(DATASET EXTRACT)
:::::

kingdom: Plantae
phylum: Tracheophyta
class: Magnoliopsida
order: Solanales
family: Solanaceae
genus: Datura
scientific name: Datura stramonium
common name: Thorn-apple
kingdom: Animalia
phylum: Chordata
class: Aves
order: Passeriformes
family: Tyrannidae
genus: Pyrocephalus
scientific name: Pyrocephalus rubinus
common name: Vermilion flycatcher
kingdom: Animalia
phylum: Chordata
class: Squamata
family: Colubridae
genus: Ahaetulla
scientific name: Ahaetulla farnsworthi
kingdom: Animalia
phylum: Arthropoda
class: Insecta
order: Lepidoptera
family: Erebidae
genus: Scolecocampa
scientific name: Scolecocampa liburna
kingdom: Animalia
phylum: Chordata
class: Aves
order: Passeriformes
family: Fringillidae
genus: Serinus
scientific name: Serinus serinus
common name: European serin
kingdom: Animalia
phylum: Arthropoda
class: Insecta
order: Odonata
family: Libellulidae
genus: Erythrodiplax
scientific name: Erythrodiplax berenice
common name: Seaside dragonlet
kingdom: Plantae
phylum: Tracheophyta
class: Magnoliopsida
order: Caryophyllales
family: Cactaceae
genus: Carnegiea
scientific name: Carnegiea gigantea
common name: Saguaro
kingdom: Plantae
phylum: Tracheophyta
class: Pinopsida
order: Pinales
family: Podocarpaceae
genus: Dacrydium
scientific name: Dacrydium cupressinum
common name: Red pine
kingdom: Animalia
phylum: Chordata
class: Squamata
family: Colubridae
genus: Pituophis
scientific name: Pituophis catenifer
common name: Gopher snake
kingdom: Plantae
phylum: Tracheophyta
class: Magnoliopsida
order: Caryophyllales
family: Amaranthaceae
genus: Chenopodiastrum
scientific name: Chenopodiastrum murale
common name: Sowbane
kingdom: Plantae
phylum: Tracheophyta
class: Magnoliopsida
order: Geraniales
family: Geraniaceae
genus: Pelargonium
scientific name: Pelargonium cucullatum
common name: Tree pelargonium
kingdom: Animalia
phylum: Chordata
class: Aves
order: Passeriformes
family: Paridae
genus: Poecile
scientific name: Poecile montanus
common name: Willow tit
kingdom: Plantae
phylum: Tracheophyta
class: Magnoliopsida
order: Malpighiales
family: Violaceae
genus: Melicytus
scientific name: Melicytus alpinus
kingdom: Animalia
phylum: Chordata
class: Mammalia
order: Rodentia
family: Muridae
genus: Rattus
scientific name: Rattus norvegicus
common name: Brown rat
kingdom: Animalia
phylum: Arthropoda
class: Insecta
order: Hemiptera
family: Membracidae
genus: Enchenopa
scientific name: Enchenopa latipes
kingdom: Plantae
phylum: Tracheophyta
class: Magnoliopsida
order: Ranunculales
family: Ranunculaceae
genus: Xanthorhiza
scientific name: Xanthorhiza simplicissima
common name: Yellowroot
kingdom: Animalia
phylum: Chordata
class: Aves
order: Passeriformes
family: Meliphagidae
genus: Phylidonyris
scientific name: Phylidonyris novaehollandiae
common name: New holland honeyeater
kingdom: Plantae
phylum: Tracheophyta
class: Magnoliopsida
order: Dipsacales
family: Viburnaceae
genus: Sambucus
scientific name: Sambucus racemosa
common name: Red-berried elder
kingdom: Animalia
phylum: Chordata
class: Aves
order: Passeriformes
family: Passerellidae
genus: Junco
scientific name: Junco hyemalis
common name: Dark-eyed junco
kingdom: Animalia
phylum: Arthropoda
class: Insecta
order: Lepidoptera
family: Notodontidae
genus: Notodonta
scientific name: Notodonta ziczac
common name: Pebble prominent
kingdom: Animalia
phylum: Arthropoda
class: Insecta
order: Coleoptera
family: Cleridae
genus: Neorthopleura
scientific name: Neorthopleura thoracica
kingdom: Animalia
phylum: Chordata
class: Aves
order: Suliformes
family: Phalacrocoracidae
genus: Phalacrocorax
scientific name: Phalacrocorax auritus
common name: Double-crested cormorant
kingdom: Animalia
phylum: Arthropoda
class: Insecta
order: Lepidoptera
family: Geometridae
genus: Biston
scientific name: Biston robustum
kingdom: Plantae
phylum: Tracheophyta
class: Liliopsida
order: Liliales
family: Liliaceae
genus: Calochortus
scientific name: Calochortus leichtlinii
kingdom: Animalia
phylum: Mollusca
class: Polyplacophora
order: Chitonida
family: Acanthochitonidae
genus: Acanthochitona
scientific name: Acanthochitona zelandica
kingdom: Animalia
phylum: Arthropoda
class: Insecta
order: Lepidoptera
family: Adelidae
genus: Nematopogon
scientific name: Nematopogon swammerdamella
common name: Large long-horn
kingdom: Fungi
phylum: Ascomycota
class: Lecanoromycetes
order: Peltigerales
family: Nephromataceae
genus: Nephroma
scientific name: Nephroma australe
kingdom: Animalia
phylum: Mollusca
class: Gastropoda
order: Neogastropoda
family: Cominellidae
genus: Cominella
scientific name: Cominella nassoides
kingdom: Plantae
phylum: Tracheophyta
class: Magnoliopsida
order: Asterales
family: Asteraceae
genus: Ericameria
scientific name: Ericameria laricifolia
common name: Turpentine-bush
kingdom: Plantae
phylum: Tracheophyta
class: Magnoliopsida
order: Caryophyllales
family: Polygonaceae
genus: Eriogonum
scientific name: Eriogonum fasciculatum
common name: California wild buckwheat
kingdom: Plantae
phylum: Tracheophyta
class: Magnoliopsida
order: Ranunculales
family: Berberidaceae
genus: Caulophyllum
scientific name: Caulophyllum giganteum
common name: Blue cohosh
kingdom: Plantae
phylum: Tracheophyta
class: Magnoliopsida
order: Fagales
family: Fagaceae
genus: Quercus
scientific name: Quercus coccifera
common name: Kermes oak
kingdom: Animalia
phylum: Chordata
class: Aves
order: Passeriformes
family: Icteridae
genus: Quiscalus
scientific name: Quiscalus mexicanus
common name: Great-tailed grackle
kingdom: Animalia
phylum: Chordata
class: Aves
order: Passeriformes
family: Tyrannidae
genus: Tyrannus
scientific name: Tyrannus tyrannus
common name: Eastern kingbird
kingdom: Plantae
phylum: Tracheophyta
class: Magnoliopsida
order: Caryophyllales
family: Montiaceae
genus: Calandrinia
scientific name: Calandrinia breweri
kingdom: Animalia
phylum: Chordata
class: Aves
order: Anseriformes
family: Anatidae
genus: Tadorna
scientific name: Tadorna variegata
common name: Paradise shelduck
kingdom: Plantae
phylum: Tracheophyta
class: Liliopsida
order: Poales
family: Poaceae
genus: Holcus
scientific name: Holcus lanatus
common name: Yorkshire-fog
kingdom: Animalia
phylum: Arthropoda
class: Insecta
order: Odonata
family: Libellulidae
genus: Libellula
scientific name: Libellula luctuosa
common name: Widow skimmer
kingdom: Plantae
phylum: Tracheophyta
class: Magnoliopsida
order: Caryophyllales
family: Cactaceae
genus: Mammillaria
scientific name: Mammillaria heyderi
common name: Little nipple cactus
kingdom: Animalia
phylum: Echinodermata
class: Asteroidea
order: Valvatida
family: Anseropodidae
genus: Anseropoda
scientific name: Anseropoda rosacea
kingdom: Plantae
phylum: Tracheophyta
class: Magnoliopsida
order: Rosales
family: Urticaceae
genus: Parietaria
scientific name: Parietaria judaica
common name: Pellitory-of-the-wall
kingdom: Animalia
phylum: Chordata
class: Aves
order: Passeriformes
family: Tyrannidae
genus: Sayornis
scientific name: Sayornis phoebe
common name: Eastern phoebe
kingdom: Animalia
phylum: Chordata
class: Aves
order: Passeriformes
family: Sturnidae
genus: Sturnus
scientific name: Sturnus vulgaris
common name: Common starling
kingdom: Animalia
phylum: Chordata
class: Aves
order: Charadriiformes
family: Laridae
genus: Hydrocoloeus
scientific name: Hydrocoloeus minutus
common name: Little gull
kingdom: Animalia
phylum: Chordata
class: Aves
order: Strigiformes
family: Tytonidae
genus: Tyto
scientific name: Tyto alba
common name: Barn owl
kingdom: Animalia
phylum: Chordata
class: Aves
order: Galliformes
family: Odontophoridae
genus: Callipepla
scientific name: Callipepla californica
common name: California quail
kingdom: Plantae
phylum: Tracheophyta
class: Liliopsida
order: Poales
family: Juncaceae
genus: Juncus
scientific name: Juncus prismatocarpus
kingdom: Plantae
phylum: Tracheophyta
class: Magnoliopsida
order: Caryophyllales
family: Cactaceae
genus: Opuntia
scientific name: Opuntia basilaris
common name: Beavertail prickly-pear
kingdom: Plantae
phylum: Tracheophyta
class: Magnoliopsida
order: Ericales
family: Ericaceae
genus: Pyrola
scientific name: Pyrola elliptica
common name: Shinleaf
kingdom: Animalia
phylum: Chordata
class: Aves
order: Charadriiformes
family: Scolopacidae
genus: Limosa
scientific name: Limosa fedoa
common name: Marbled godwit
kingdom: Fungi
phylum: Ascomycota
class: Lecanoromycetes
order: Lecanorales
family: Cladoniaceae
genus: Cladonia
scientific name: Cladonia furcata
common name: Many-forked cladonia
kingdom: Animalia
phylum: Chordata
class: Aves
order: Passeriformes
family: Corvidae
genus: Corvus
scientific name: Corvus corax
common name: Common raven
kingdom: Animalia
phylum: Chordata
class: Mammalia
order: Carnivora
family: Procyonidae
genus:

:::::

(SHORT TASK) Present as a numbered list the lines of the listing above, from the line containing "common name: Marbled godwit" through the final line, inclusive of both, and omit any blank lines.

(ANSWER TO THIS TASK)
1. common name: Marbled godwit
2. kingdom: Fungi
3. phylum: Ascomycota
4. class: Lecanoromycetes
5. order: Lecanorales
6. family: Cladoniaceae
7. genus: Cladonia
8. scientific name: Cladonia furcata
9. common name: Many-forked cladonia
10. kingdom: Animalia
11. phylum: Chordata
12. class: Aves
13. order: Passeriformes
14. family: Corvidae
15. genus: Corvus
16. scientific name: Corvus corax
17. common name: Common raven
18. kingdom: Animalia
19. phylum: Chordata
20. class: Mammalia
21. order: Carnivora
22. family: Procyonidae
23. genus:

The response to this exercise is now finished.